The Stars' Peterson points out that Dudak and Beauvais did attend mini-camps conducted by the team last fall, but he concedes that there were players signed by the Stars and other USFL teams who didn't even get that much of a look-see. Presumably, they are even less happy than Beauvais, who pointedly says he has no desire to wear his Stars T shirt.
THAT'S THE POINT
The Indianapolis Indians of the American Association are sending their season-ticket holders ballpoint pens that some recipients might mistakenly think are defective. Each pen has both red and black push clips, but whichever one you push, it writes in black. But that's the whole idea. The Indians have turned a profit for 10 straight years, quite an achievement for a minor league team, and Publicity Director Cal Burleson figured it would be a good idea to send the people most responsible for that record souvenir pens that write only in black ink.

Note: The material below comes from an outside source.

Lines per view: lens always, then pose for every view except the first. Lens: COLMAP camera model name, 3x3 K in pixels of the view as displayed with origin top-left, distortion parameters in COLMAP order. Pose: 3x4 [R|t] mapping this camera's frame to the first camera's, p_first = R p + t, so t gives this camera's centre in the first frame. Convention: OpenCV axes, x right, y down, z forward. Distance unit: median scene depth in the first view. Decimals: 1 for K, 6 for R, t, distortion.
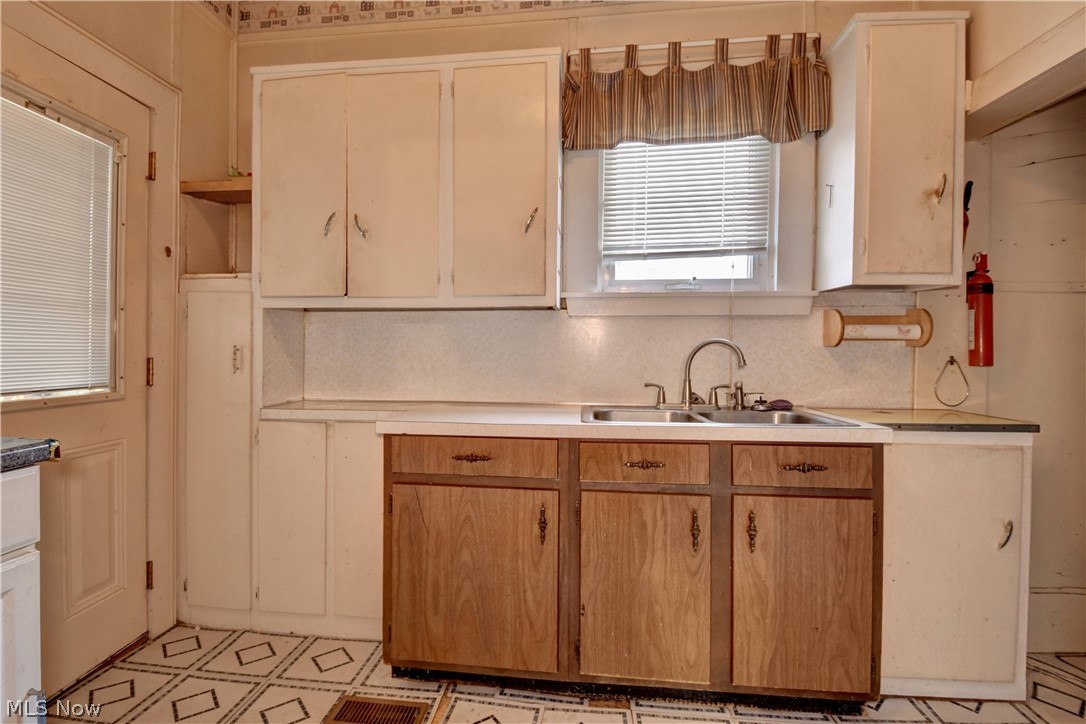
lens RADIAL K [[489.9, 0, 539.8], [0, 489.9, 361.3], [0, 0, 1]] dist [-0.003746, -0.001007]
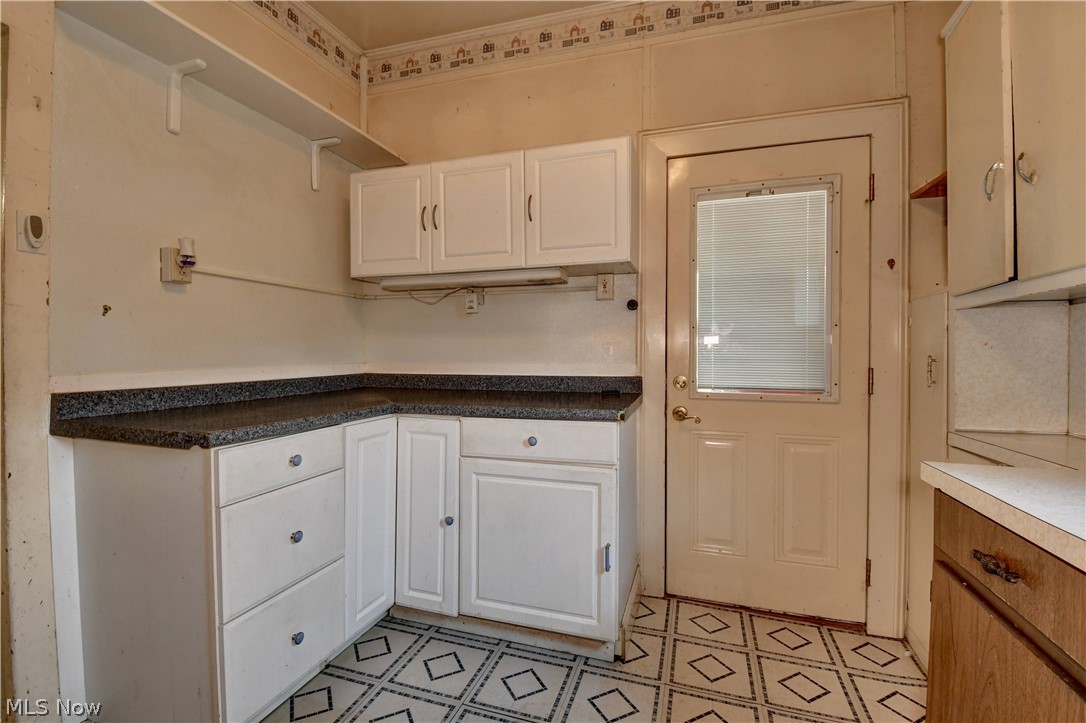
lens RADIAL K [[489.9, 0, 539.4], [0, 489.9, 355.8], [0, 0, 1]] dist [-0.003746, -0.001007]
pose [[-0.175653, -0.006840, -0.984428, 0.384955], [-0.021344, 0.999767, -0.003138, -0.014732], [0.984221, 0.020461, -0.175758, 0.481674]]
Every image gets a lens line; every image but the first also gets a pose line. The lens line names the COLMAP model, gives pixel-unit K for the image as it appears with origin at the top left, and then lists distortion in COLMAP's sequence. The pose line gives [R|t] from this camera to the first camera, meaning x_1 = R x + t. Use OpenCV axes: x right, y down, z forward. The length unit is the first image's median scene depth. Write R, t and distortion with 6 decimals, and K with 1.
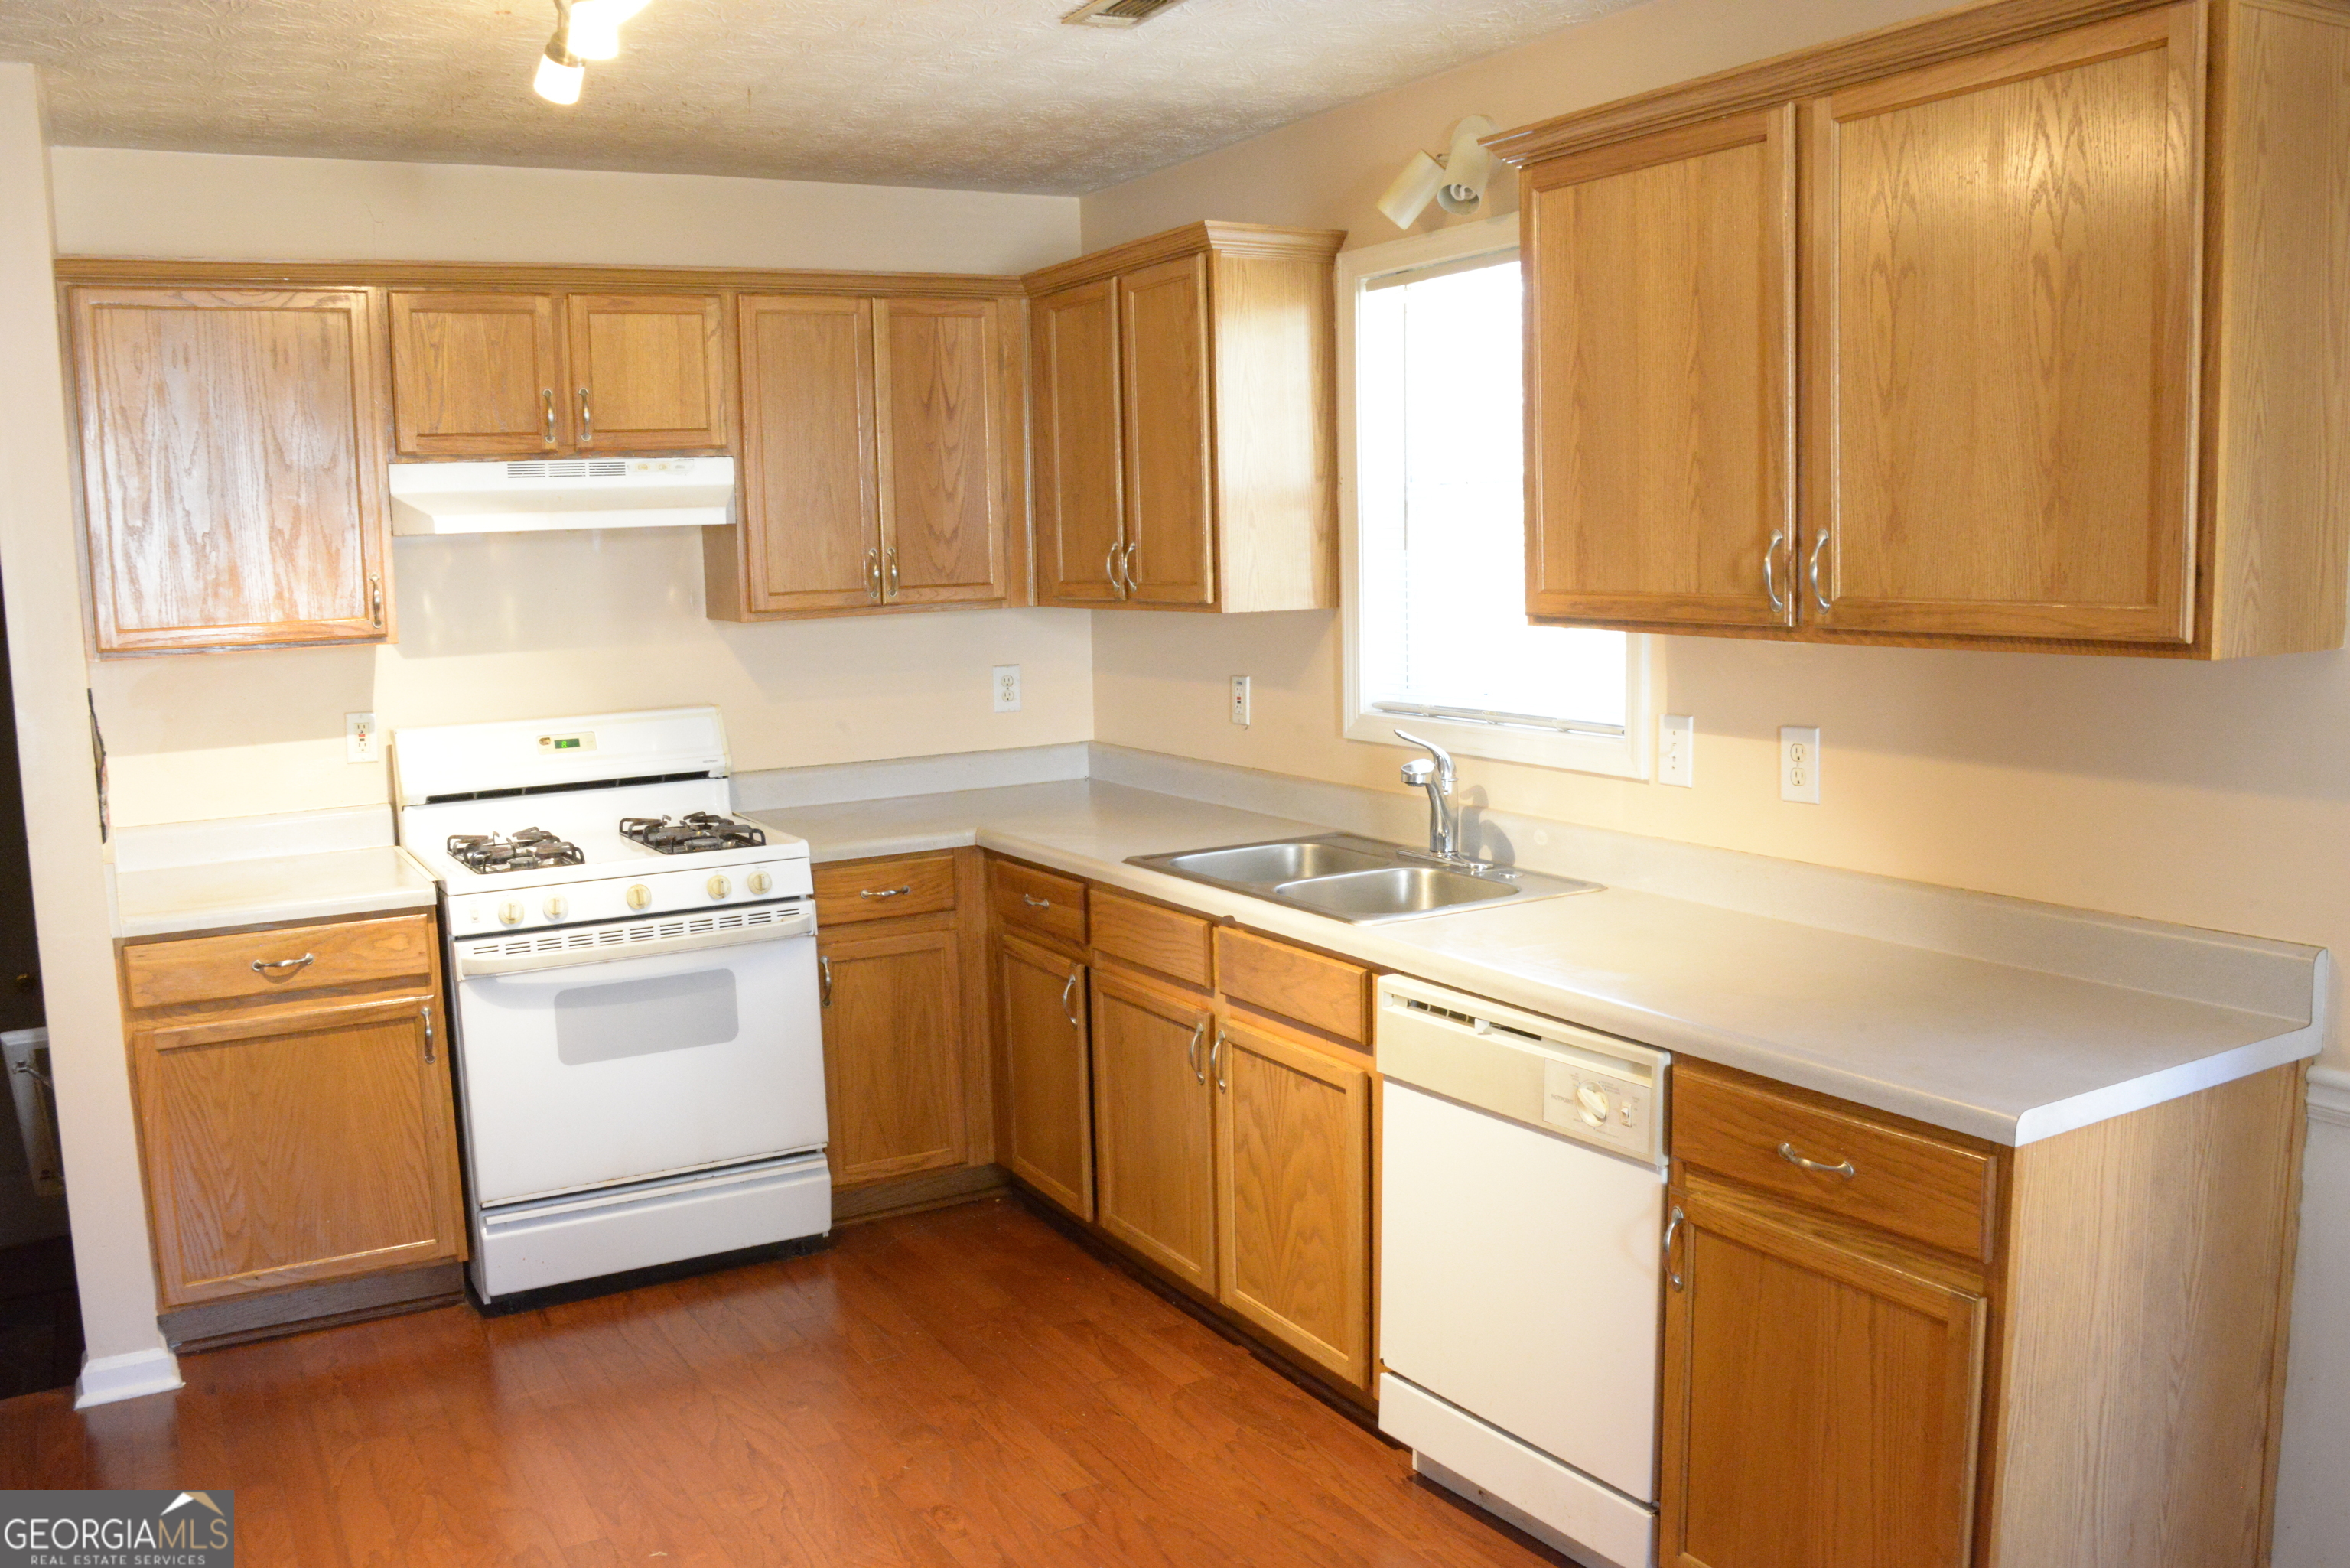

CLARIFYING THE DISTINCTIONS
Mickey Mantle took a job last week as a glad-hander for an Atlantic City casino—and was promptly barred by Commissioner Bowie Kuhn from continuing as a spring-training batting instructor for the Yankees. In so acting, Kuhn was following the precedent he established in 1979 in purging Willie Mays, who had to give up his duties as a part-time coach with the Mets because he had taken a promotional job with an Atlantic City casino. Then, as now, Kuhn confined his ruling to the question of casino employment. No action has been taken, for example, against the many ballplayers who participate in golf tournaments sponsored by casinos.
This isn't the only fine distinction Kuhn has drawn in discharging his duty to protect the game's integrity. At least two club owners, the Yankees' George Steinbrenner and the Pirates' John Galbreath, are currently involved in the ownership and management of racetracks, which are as much in the business of legalized gambling as casinos are, and Kuhn has done quite a bit of line-drawing in dealing with that situation, too. We would like to bring you up to date on matters as they now stand, but be forewarned that it does get complicated.
In 1980 Kuhn intimated that Steinbrenner, the principal owner of Tampa Bay Downs, and Galbreath, board chairman and part owner of Churchill Downs, could retain their racetrack affiliations because neither of them had "full" ownership. At another point during roughly that same period, however, Kuhn ruled that they could do so because they didn't actually "operate" the tracks. In recent months Kuhn has been invoking an altogether different rule, one that, according to an aide, he instituted in late 1980 but didn't bother to announce publicly, even though it presumably superseded the two previously mentioned stipulations, which had been made public. At any rate, Kuhn now says that owners can no longer own interests in racetracks but that Steinbrenner and Galbreath are in the clear, not because of anything to do with the degree of their ownership or operational involvement, understand, but because they were already active in racing before he instituted his policy. For reasons best known to himself, Kuhn chose not to give baseball people involved with casinos the benefit of such a "grandfather" clause.
Nobody has ever accused Kuhn of making the commissioner's job look easy.
ILLUSTRATION
THEY SAID IT
•Von Hayes, who was traded recently by the Indians to the Phillies, on the team banquets his new club holds for its fans: "I'm not used to being funny and cracking jokes like everyone else is doing. In Cleveland we took our banquets seriously and saved the jokes for our games."
•Peter Ueberroth, president of the Los Angeles Olympic Organizing Committee, when asked by an East German official if the Olympic villages at the '84 Games would be equipped with saunas: "All of L.A. is a sauna."